Chiming watches use minute repeaters and striking mechanisms to mark time by audibly chiming on the hour, quarter or minute. According to archives, more than half of the 1625 watches, pendants and pocket watches produced by Audemars Piguet between 1882 and 1892 incorporated chiming mechanisms.
Over the years, Audemars Piguet has continued to innovate with minute repeaters and striking mechanisms, such as the Grande Sonnerie and Petite Sonnerie, which automatically chime without the need for manual activation.
The minute repeater strikes the hours, quarters and minutes with precision and on demand. It is mechanically programmed to play 720 sequences: one sound sequence for each minute of the twelve hours displayed on a watch. Hours are indicated by low notes, minutes by high notes, and quarter hours by a combination of both. These sequences are played by hammers, which strike hardened steel gongs when the striking mechanism is activated by a latch located on the side of the case.

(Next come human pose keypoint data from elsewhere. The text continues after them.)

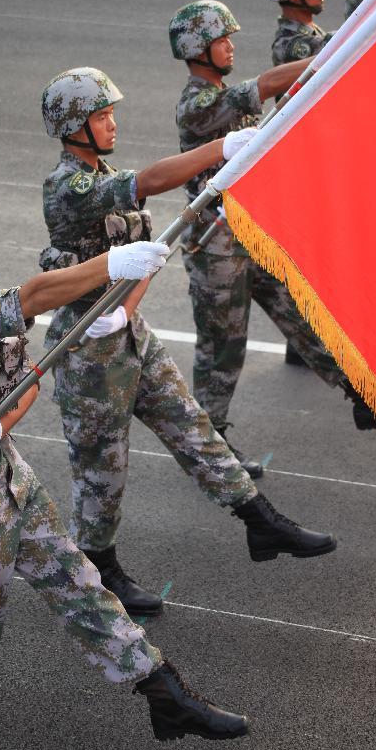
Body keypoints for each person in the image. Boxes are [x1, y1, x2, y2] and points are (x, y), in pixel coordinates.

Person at [0, 162, 252, 750]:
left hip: (4, 471)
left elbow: (25, 380)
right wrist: (110, 267)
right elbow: (32, 299)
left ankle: (163, 691)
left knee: (77, 579)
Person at [40, 66, 337, 617]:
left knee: (195, 429)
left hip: (126, 333)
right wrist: (220, 146)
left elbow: (146, 255)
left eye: (110, 114)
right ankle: (99, 572)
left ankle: (261, 523)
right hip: (86, 348)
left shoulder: (104, 172)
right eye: (101, 116)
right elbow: (149, 182)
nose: (112, 123)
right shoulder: (67, 187)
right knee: (102, 472)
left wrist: (126, 313)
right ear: (73, 127)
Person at [170, 0, 376, 449]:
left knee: (303, 312)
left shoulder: (222, 97)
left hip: (249, 232)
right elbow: (265, 84)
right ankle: (213, 446)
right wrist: (336, 51)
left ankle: (359, 392)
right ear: (197, 49)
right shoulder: (197, 104)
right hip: (215, 248)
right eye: (220, 40)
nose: (230, 47)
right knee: (223, 348)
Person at [266, 0, 337, 366]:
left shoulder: (308, 36)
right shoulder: (296, 45)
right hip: (308, 162)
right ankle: (306, 346)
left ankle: (302, 346)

Audemars Piguet has specialised in minute repeaters since 1875. This function takes roots in the early days of watchmaking, long before the advent of artificial lighting.
1892
Audemars Piguet works with Louis Brandt & Frère in Bienne to create the first repeater wristwatch in history.
1882-1892
Half of the complicated timepieces produced by Audemars Piguet during this period include a repeater function.
1922-1940
Between the two World Wars, Audemars Piguet produces 22 Art Deco style repeater wristwatches.
1945-1960
Seven round wristwatches are created and equipped with miniature repeater calibres developed between 1886 and 1930. These watches reflect the style of their time, while remaining still strikingly contemporary.
1960-1992
The minute repeater is once again used exclusively in pocket watches.
1992-2002
Models 25723 and 25725 open up a new golden age for chiming wristwatches.
2015
After eight years of research, the RD#1 prototype sees the light.
2016
The limited-production series Royal Oak Concept Supersonnerie is commercialised.
2023
The Code 11.59 by Audemars Piguet Universelle incorporates 40 functions, including 23 complications, among which a Grande Sonnerie Supersonnerie, a minute repeater, a perpetual calendar, a split-seconds flyback chronograph and a flying tourbillon.
In addition to striking the hours, quarters and minutes on demand as a traditional minute repeater would, a Grande Sonnerie, like a bell tower, automatically strikes the hours and each quarter hour.
Considered as one of the most sophisticated and complex complications, the Grande Sonnerie has remained quite rare to this day. Today, only a handful of specialised watchmakers at Audemars Piguet are trained to assemble and adjust a Grande Sonnerie.
The Grande Sonnerie is the acme of chiming watches. Like an orchestra, the synchronisation of components has to be perfect to guarantee the automatic chiming of the hours and quarters.
Lucas Raggi
Development Director
Audemars Piguet introduced its patented Supersonnerie technology in 2015, following 8 years of research and development in collaboration with the Swiss Federal Institute of Technology Lausanne (EPFL).
The Royal Oak Concept Supersonnerie presents a newly developed case construction that prevents sound absorption and boosts amplification. In traditional minute repeater technology, the gongs are fixed to the plate. In the Royal Oak Concept Supersonnerie, they are attached to a new device that acts as a soundboard, to which they transmit vibrations directly. The technology functions like the upper body of a guitar. With the vibration air system improved, sound quality, tone and amplification are richer.
In Calibre 1000 the gongs are now attached to the 0.6mm sapphire crystal membrane acting as a soundboard, while the caseback can be opened by an extra-thin "secret" cover, which also features apertures on the side to let air through and boost sound amplification when the watch sits on the wrist.